The service module searched for or created a Steam
folder in Program Files (x86)\Common Files\
, saved SteamService.exe
there, set it as a system and hidden file, and registered it for autostart in the Windows registry. It collected information about the infected machine (including system partition serial number, OS version, and architecture) and sent it to the command server using built-in proxy addresses. The main purpose of the service module was to update the Trojan.
The main module stayed in memory, monitoring the game client process and waiting for the user to log in to Steam. Once logged in, the Trojan intercepted login credentials, checked for SteamGuard and other security features, and sent all this data to the command server. In response, it received a list of accounts to which stolen items could be transferred, along with transaction parameters.

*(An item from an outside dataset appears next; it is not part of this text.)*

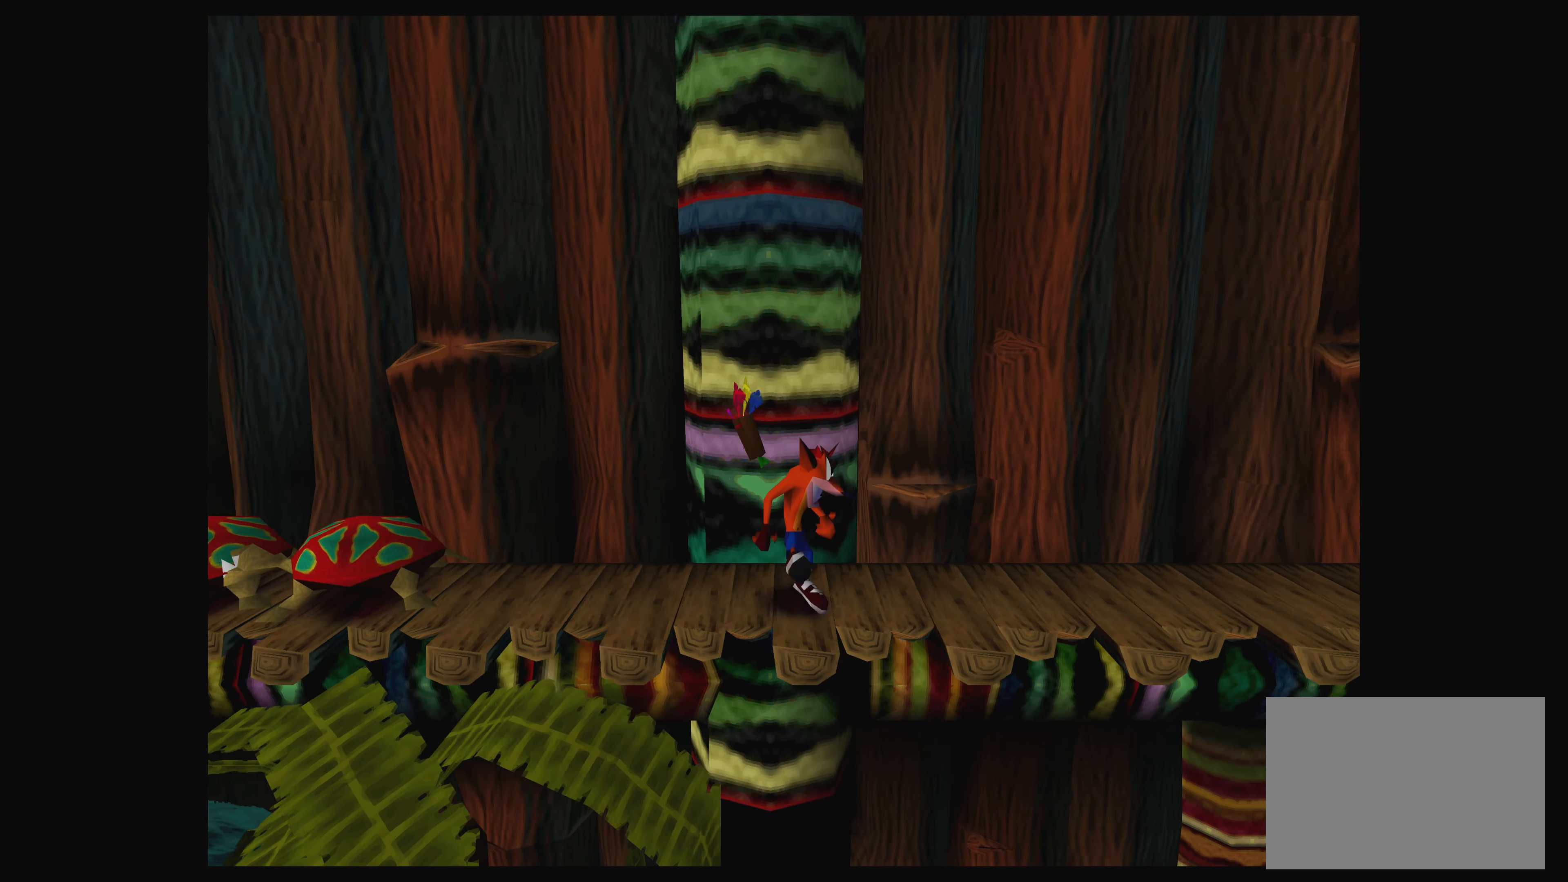
{"buttons": ["DPAD_LEFT"], "left_stick": "center", "events": [[17, "DPAD_RIGHT", "up"], [233, "DPAD_LEFT", "down"]]}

The Trojan searched the Steam client folder for files named ssfn*
and collected the contents of the config
subfolder. It bundled these files with the victim’s account data, encoded everything in Base64, and sent it to the command server. If Steam’s auto-login was disabled, the Trojan launched a keylogger to capture and transmit keystrokes every 15 seconds via POST requests to the server, never saving logs locally.
SteamLogger.1 searched the victim’s inventory for items using keywords like Mythical, Legendary, Arcana, Immortal, Container, and Supply Crate. If the user had listed any of these items for sale, the Trojan would remove them from the market. All stolen items were then transferred to one of the attacker’s Steam accounts. The stolen goods were resold through online stores set up by the attackers.

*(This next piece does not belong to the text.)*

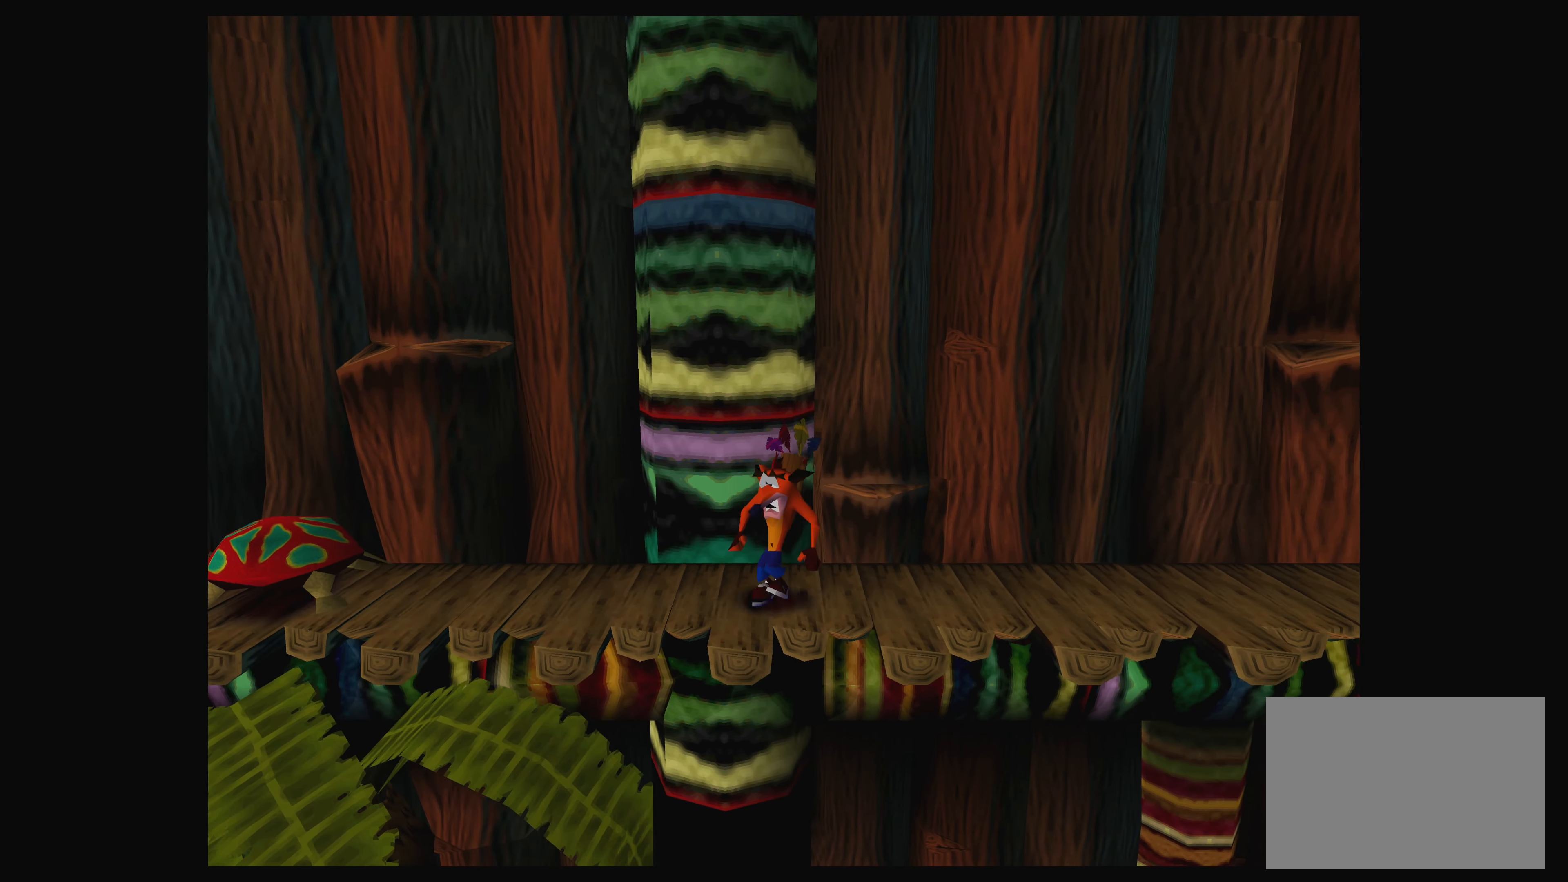
{"buttons": ["DPAD_LEFT"], "left_stick": "center", "events": []}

Malware as a Service: Renting Out Trojans
Since then, new malware targeting Steam accounts and in-game items has appeared regularly. The rise of “malware as a service” has made things worse, with Trojans being rented out to other criminals. Several such stealers were actively spread last summer. One malware author, known as Faker, rented out Trojans for 10,000 to 25,000 rubles per month, and they were reportedly in high demand.
One particularly clever Trojan would wait for a user to list an item for trade on a marketplace, intercept a trade request, and then use the victim’s avatar and nickname to send a similar offer from the attacker’s account. When trading on the official steamcommunity.com portal, the Trojan used web injects to swap item images, tricking the victim into thinking they were getting a valuable item when they were actually receiving a cheap trinket. Judging by active forum ads, the business of renting out such malware is still thriving.
Conclusion
In summary, today’s “game Trojans” fall into several categories. The simplest ones steal files from the Steam client or user credentials using keylogging and fake login forms. More advanced malware uses traffic analyzers and web injects to intercept security parameters and swap items during online trades or sales. In the future, malware creators will undoubtedly invent new ways to steal valuable virtual property from gamers—wherever there’s money, crime is never far behind.